Question

If the equation $x^3-8x^2+cx+d=0\forall c,d\in R$ has one complex root and one positive root, then select the correct statement.

• A. $c,d>0$
• B. $c<0,d>0$
• C. $c<0,d<0$
• D. $c>0,d<0$

Answer 1

Answer: (C), (D)

$c>0,d<0$

Let $f\left(x\right)=x^3-8x^2+cx+d$
Now, one of the roots of the equation is complex.

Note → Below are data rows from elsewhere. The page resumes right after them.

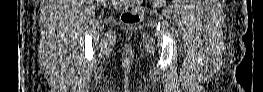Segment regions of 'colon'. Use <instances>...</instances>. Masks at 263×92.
I'll use <instances>...</instances> for the list:
<instances>
[{
  "instance_id": "1",
  "label": "colon",
  "mask_w": 263,
  "mask_h": 92,
  "mask_svg": "<svg viewBox=\"0 0 263 92\" xmlns=\"http://www.w3.org/2000/svg\"><path fill=\"white\" fill-rule=\"evenodd\" d=\"M133 6L121 15V20L126 25L138 24L143 17L142 1H130Z\"/></svg>"
}]
</instances>
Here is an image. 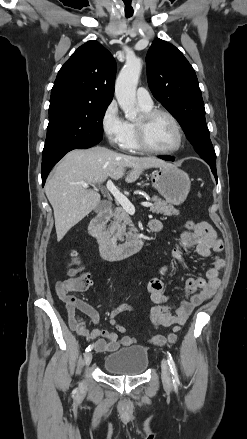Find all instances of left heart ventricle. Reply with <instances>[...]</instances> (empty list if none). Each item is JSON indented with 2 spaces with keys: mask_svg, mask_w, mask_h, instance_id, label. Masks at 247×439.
<instances>
[{
  "mask_svg": "<svg viewBox=\"0 0 247 439\" xmlns=\"http://www.w3.org/2000/svg\"><path fill=\"white\" fill-rule=\"evenodd\" d=\"M147 140L156 149L174 147L177 142V132L172 121L163 115L154 117L147 127Z\"/></svg>",
  "mask_w": 247,
  "mask_h": 439,
  "instance_id": "b2bd125f",
  "label": "left heart ventricle"
}]
</instances>
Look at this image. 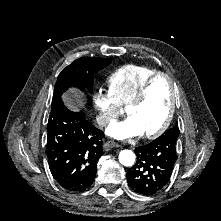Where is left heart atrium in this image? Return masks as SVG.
<instances>
[{"label":"left heart atrium","mask_w":221,"mask_h":221,"mask_svg":"<svg viewBox=\"0 0 221 221\" xmlns=\"http://www.w3.org/2000/svg\"><path fill=\"white\" fill-rule=\"evenodd\" d=\"M107 134L111 137L123 140L140 136L142 132L135 122L131 118H128L125 121L116 122L110 125L107 129Z\"/></svg>","instance_id":"obj_1"}]
</instances>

From fundamental theorem of algebra: The complex roots of a polynomial equation with real coefficients, if exist, always occurs in conjugate pair.
$\Rightarrow$ The number of real roots will be $1.$
Now, $f\left(x\right)$ has one positive real root as well.
Thus, the number of sign changes in $f\left(x\right)$ should be $3$ or $1.$
$\text{Case}1.c,d>0$
In this case $f\left(x\right)=x^3-8x^2+cx+d$ has $2$ sign changes, which is not possible.
$\text{Case}2.c>0,d<0$
In this case $f\left(x\right)=x^3-8x^2+cx-|d|$ has 3 sign changes, which is possible.
$\text{Case}3.c<0,d>0$
In this case $f\left(x\right)=x^3-8x^2-|c|x+d$ has $2$ sign changes, which is not possible.
$\text{Case}4.c<0,d<0$
In this case $f\left(x\right)=x^3-8x^2-|c|x-|d|$ has $1$ sign changes, which is possible.

Thus, for $\text{Case}2.\text{and Case}3.$ the equation will have one positive real root.